==== Records for processing
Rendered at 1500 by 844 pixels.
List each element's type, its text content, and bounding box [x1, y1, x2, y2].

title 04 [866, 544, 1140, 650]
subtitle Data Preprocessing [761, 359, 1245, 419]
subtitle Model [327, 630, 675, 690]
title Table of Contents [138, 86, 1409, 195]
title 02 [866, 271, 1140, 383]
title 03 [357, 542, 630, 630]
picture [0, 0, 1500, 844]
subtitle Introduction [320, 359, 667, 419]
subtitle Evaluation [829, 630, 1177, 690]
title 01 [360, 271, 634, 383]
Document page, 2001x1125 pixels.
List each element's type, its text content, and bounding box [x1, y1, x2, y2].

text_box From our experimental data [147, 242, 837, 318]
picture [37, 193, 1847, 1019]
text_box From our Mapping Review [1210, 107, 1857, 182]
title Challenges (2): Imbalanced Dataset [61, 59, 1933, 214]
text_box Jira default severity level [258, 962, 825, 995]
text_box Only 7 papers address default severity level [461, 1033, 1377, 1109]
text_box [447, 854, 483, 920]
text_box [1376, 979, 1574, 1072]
========
==== Records for processing
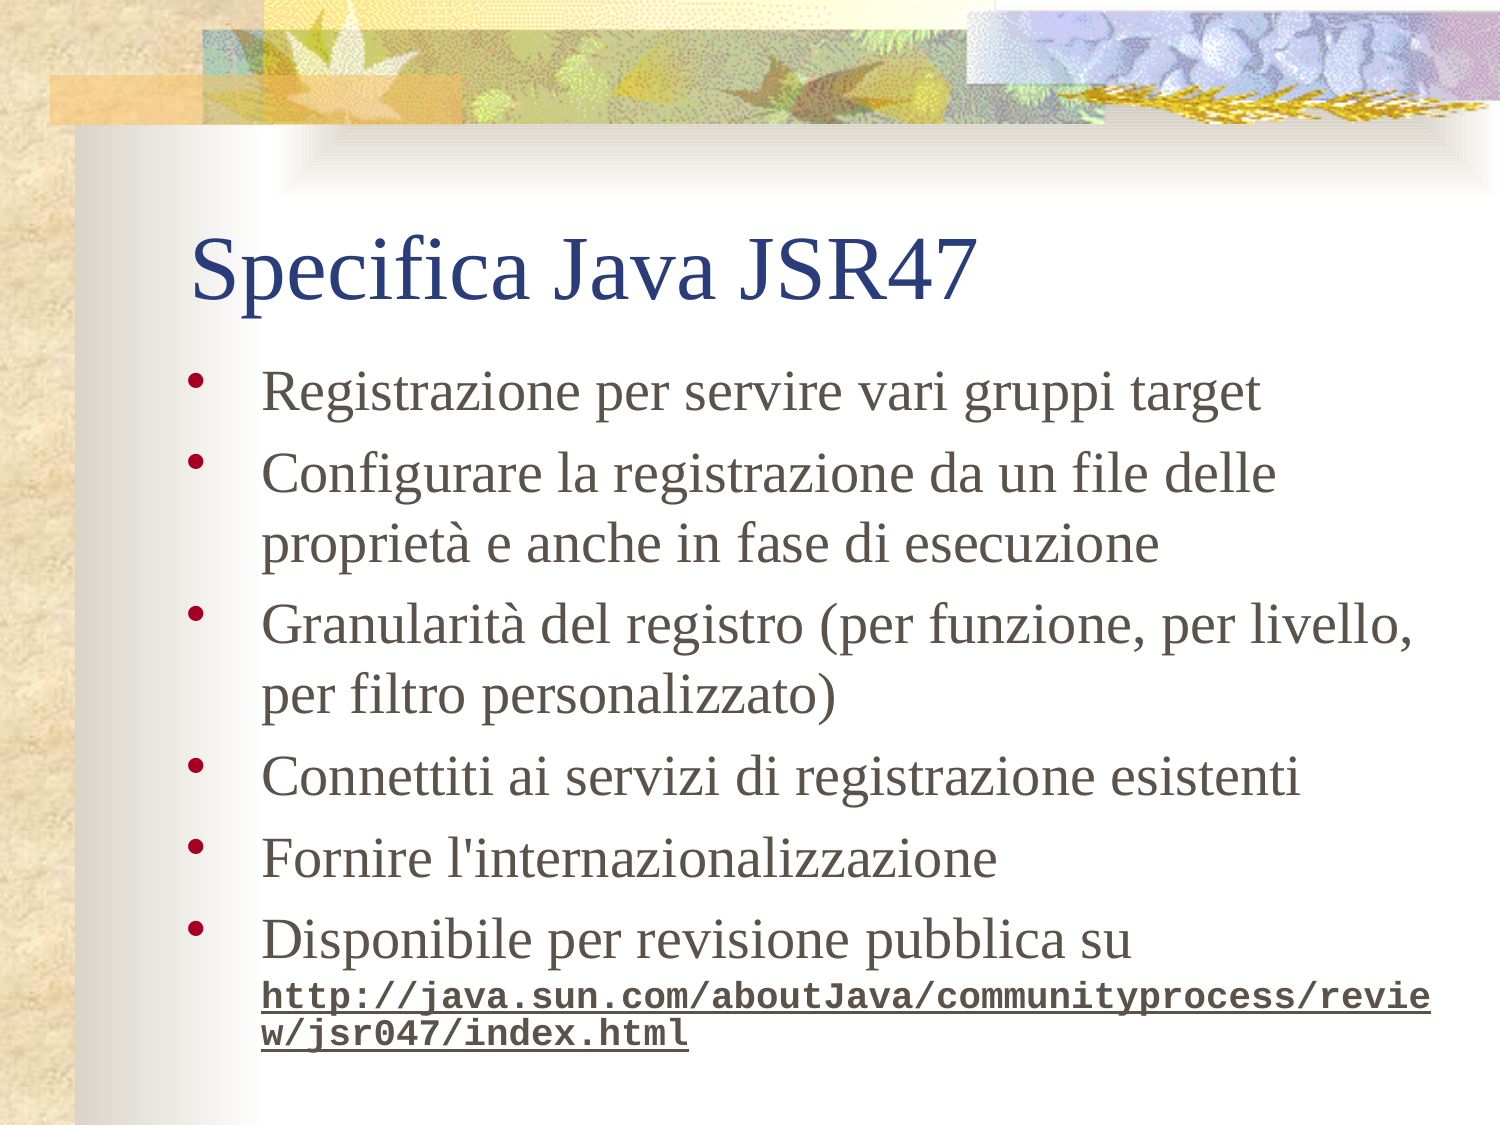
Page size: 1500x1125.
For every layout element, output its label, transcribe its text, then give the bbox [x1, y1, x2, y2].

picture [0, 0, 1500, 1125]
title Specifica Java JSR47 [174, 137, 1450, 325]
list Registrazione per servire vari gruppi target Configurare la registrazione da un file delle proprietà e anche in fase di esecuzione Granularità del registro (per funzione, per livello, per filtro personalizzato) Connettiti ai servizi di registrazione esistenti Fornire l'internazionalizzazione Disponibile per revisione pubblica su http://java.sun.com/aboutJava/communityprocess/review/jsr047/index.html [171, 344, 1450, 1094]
========
==== Records for processing
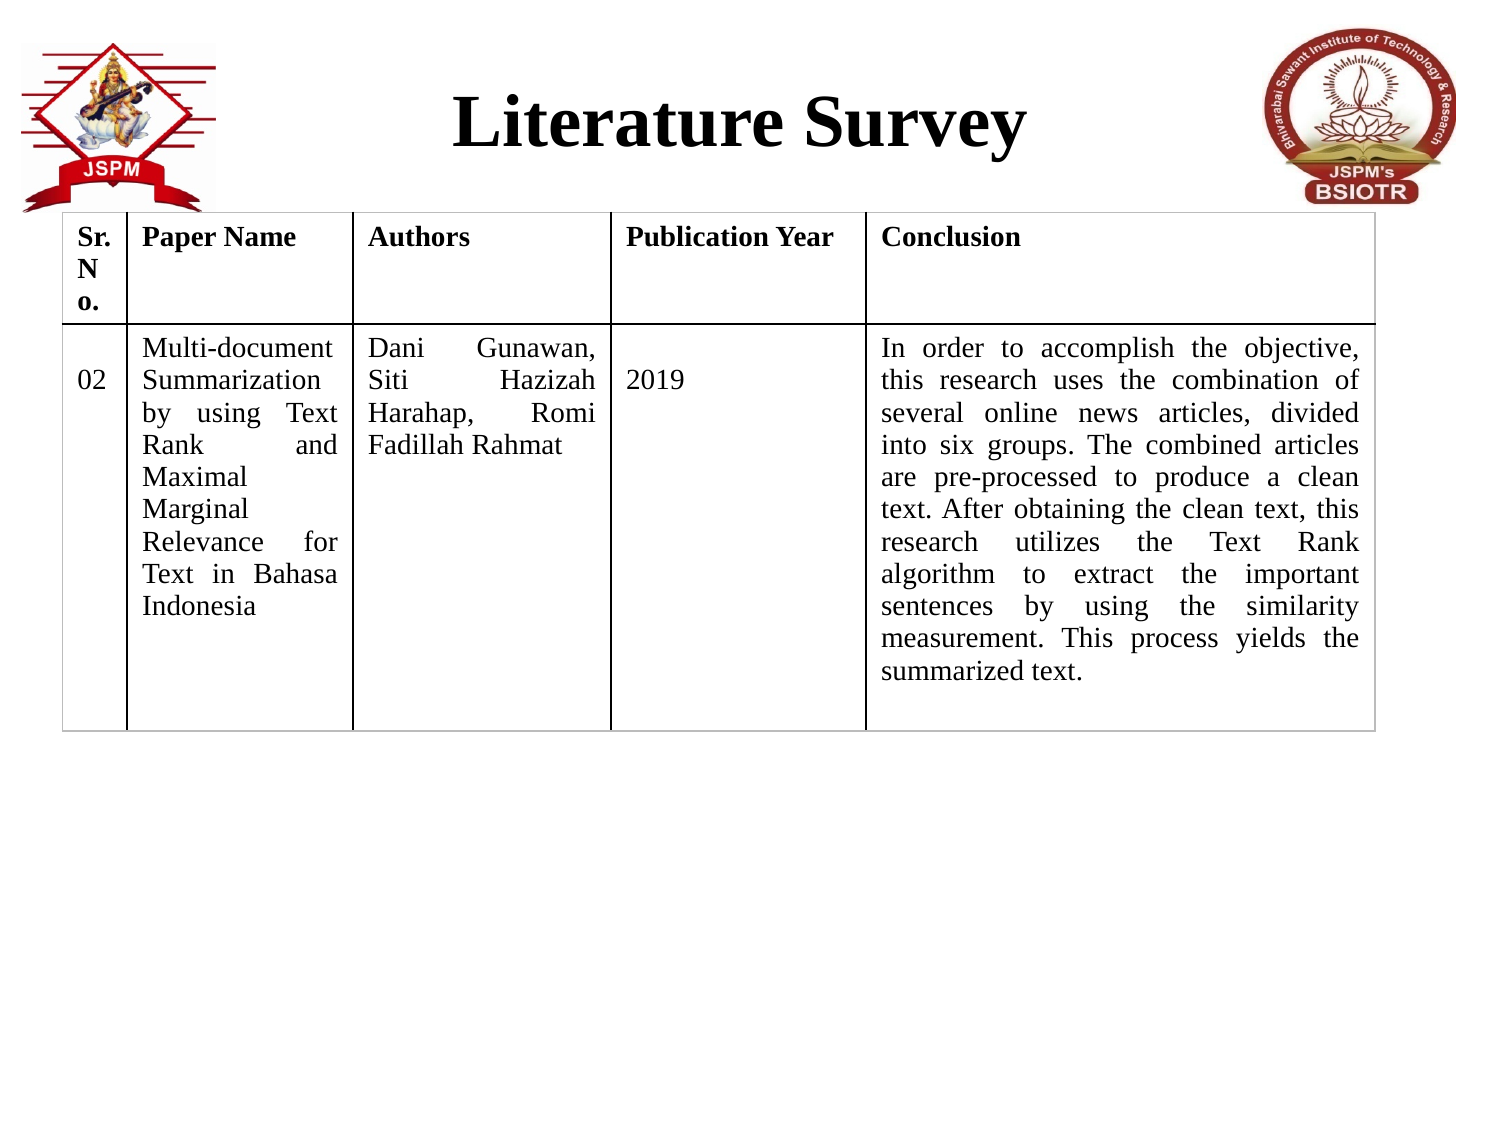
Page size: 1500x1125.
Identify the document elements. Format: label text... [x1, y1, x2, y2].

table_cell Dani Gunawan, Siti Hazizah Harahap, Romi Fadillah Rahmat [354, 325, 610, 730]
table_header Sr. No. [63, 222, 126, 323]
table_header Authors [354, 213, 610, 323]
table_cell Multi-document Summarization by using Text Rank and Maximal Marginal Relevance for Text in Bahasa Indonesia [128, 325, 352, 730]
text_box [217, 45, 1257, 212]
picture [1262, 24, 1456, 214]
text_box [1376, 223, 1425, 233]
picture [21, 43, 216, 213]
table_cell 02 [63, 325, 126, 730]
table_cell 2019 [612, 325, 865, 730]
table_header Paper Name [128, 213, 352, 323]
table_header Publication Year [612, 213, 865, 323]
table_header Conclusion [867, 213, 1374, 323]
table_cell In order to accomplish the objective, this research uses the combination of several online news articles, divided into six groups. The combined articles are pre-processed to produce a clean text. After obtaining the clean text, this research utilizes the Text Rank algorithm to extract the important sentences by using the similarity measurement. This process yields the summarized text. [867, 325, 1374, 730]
========
_Task instructions_. Copy out every line of the data that includes "pixels".

_Result of this exercise_.
Rendered at 1500 by 844 pixels.
Document page, 2001x1125 pixels.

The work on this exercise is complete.